The video shows several men standing in the middle of a stadium in front of armed soldiers.
Several men are later shown sitting on the grass with their hands behind their backs as others are lined up with their hands raised in front of troops.
More than 20,900 Palestinians, two-thirds of them women and children, have been killed since the start of the war, according to the Health Ministry in Hamas-run Gaza, which doesn’t differentiate between civilians and combatants among the dead.
About 1,200 people were killed after Hamas raided southern Israel on October 7, with around 240 people taken hostage. Israel says it aims to free the more than 100 hostages who remain in captivity in Gaza.
Lieutenant General Halevi, chief of staff of the Israel Defense Forces (IDF), told a news conference: ‘There are no shortcuts when it comes to thoroughly dismantling a terrorist organisation except being stubborn and determined in the fighting.’

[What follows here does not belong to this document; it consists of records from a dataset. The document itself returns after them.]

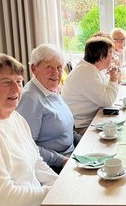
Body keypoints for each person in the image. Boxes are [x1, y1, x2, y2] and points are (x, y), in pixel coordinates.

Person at [0, 53, 57, 206]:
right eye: (7, 82)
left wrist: (61, 184)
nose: (16, 89)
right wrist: (52, 192)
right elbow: (3, 197)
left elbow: (36, 163)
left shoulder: (15, 117)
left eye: (19, 82)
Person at [16, 44, 80, 174]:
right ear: (34, 68)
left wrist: (85, 142)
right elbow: (28, 146)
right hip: (54, 167)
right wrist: (62, 160)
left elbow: (67, 131)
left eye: (59, 67)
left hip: (72, 156)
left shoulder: (50, 90)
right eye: (49, 67)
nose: (55, 73)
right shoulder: (30, 98)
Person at [61, 36, 120, 135]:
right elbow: (107, 101)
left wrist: (112, 77)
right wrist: (113, 78)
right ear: (102, 57)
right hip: (80, 127)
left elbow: (105, 89)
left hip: (90, 120)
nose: (113, 57)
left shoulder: (90, 68)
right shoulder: (86, 72)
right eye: (111, 53)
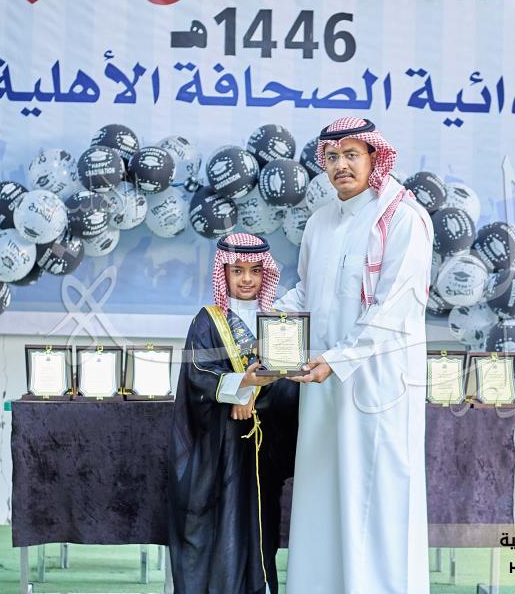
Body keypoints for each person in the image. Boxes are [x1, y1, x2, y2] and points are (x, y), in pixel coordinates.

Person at [276, 117, 434, 593]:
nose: (340, 165)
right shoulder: (321, 221)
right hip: (320, 384)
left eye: (351, 155)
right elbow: (306, 294)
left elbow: (395, 308)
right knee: (321, 498)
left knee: (378, 504)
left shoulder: (402, 217)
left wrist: (339, 360)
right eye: (332, 157)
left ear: (373, 158)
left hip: (378, 387)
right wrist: (263, 325)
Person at [168, 232, 299, 594]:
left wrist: (251, 395)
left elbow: (286, 378)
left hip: (262, 449)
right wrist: (241, 386)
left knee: (261, 524)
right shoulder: (207, 321)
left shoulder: (277, 321)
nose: (246, 279)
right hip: (220, 448)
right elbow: (198, 375)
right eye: (237, 270)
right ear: (222, 273)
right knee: (219, 524)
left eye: (255, 271)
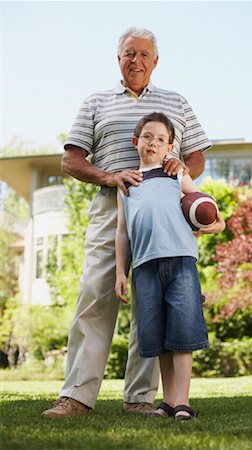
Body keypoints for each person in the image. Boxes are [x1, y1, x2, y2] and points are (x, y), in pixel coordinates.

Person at [43, 27, 213, 419]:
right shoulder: (96, 102)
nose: (135, 60)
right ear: (117, 58)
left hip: (165, 211)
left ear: (156, 61)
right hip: (113, 207)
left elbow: (197, 156)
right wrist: (110, 177)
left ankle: (139, 398)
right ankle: (77, 396)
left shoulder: (177, 102)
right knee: (96, 295)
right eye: (128, 53)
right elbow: (71, 160)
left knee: (152, 301)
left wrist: (182, 166)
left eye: (143, 54)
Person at [115, 112, 225, 420]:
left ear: (170, 147)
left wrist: (214, 225)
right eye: (147, 136)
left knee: (182, 332)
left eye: (161, 139)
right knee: (161, 336)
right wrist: (120, 272)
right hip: (146, 266)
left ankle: (182, 402)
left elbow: (208, 213)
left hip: (180, 261)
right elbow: (122, 232)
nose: (153, 143)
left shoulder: (177, 174)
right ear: (136, 142)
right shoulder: (126, 184)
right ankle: (167, 400)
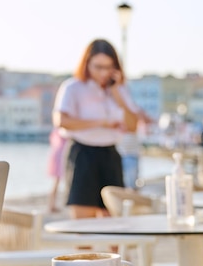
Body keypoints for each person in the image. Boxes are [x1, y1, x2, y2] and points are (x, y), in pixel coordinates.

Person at [52, 38, 138, 219]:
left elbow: (133, 125)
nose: (103, 72)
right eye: (98, 66)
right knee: (83, 224)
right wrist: (101, 123)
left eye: (108, 67)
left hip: (110, 155)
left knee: (115, 221)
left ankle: (115, 249)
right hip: (83, 154)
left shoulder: (120, 90)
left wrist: (116, 93)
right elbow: (61, 120)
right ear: (86, 64)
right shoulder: (73, 87)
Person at [46, 127, 68, 213]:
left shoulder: (55, 131)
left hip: (56, 155)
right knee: (59, 182)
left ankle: (52, 204)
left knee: (56, 182)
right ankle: (52, 205)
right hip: (62, 156)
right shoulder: (64, 131)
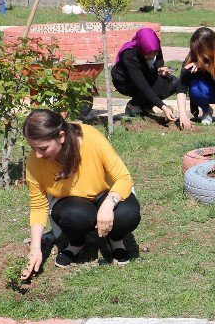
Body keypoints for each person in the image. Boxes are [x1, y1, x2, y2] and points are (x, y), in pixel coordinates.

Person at [22, 109, 141, 277]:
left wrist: (108, 205)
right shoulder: (35, 162)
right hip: (71, 203)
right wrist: (35, 249)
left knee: (127, 214)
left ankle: (116, 239)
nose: (38, 155)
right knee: (75, 217)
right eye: (33, 148)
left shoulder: (91, 138)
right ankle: (76, 243)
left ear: (61, 136)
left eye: (43, 148)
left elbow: (124, 178)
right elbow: (38, 206)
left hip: (104, 193)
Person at [112, 27, 177, 122]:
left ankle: (146, 106)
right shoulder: (129, 55)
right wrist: (164, 107)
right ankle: (133, 105)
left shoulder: (154, 44)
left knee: (174, 83)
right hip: (125, 82)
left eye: (154, 52)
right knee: (150, 85)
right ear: (141, 48)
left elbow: (159, 58)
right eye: (149, 53)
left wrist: (159, 67)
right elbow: (143, 86)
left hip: (146, 75)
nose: (152, 56)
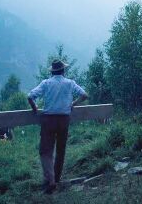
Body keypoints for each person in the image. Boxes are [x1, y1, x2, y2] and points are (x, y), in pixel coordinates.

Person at [28, 59, 88, 194]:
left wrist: (35, 108)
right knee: (61, 150)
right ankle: (57, 177)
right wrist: (73, 103)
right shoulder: (70, 83)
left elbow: (30, 96)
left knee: (45, 151)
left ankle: (51, 180)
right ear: (63, 70)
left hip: (48, 120)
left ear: (52, 71)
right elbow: (84, 95)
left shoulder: (46, 83)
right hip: (64, 120)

‘There are no magic solutions,’ he added.
He promised to arrest or eliminate the Hamas leadership even if it would take time to do so.
Halevi also noted that the IDF is close to taking apart all of the Hamas battalions in northern Gaza.
Israeli and Arab media say that Egypt has put forward a ceasefire plan.
This would see the phased release of all Israeli hostages and an undetermined number of Palestinian prisoners held in Israeli jails, culminating in the suspension of Israel’s offensive, according to reports.
Dozens of hostages were released from Gaza in exchange for Palestinian prisoners in a previous temporary truce deal negotiated by Qatar.
But so far both sides have defied calls for a lasting ceasefire.